WHAT IS NEEDED: Pull out every line below that holds the word "input".

DATA FOR ANALYSIS:
◆ ◆ ◆ ◆ ◆ ◆ ◆

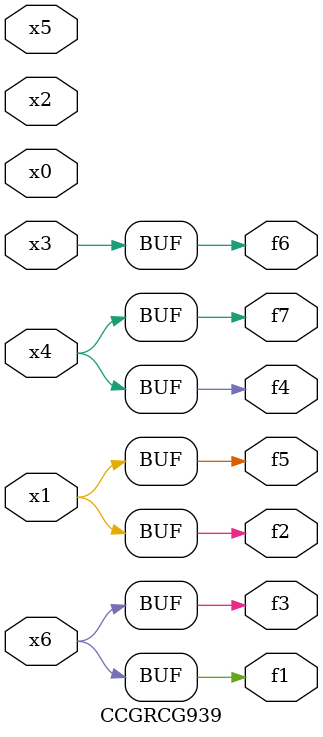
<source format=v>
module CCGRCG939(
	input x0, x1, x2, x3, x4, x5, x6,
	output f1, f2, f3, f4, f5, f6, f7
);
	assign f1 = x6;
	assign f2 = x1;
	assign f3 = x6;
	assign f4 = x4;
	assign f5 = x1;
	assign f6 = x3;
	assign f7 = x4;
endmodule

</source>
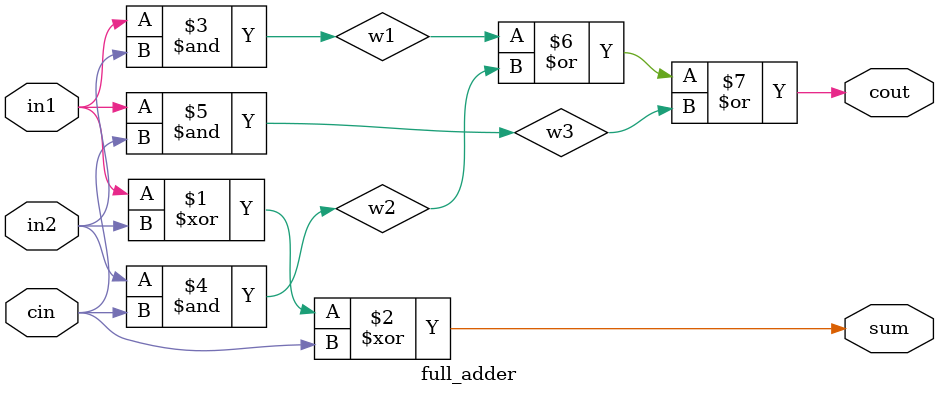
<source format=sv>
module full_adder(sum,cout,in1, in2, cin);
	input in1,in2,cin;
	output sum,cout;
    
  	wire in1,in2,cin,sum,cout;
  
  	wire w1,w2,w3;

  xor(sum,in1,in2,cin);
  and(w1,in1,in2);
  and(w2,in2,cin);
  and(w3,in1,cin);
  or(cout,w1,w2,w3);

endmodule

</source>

◆ ◆ ◆ ◆ ◆ ◆ ◆

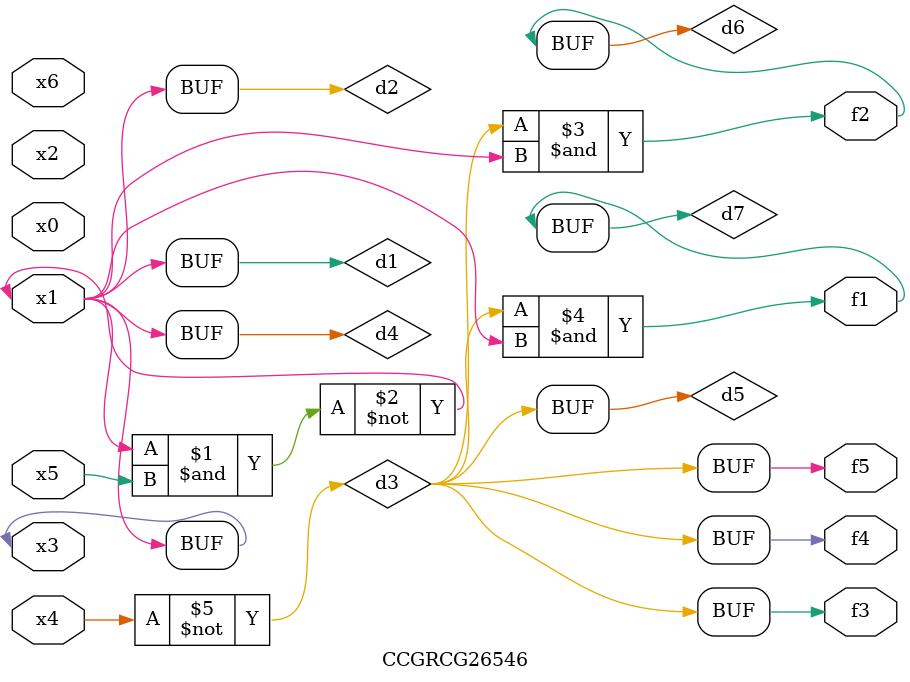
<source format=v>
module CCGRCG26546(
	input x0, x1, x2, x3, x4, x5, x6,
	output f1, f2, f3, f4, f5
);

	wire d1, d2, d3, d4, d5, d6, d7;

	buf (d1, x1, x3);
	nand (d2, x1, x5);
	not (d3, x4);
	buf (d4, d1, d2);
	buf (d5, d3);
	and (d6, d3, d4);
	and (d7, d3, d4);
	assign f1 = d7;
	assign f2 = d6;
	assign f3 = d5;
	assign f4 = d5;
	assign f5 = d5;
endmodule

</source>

◆ ◆ ◆ ◆ ◆ ◆ ◆

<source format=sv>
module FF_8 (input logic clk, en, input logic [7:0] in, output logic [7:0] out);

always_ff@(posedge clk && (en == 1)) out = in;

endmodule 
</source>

◆ ◆ ◆ ◆ ◆ ◆ ◆

EXERCISE RESULT:
	input x0, x1, x2, x3, x4, x5, x6,
	input in1,in2,cin;
	input x0, x1, x2, x3, x4, x5, x6,
module FF_8 (input logic clk, en, input logic [7:0] in, output logic [7:0] out);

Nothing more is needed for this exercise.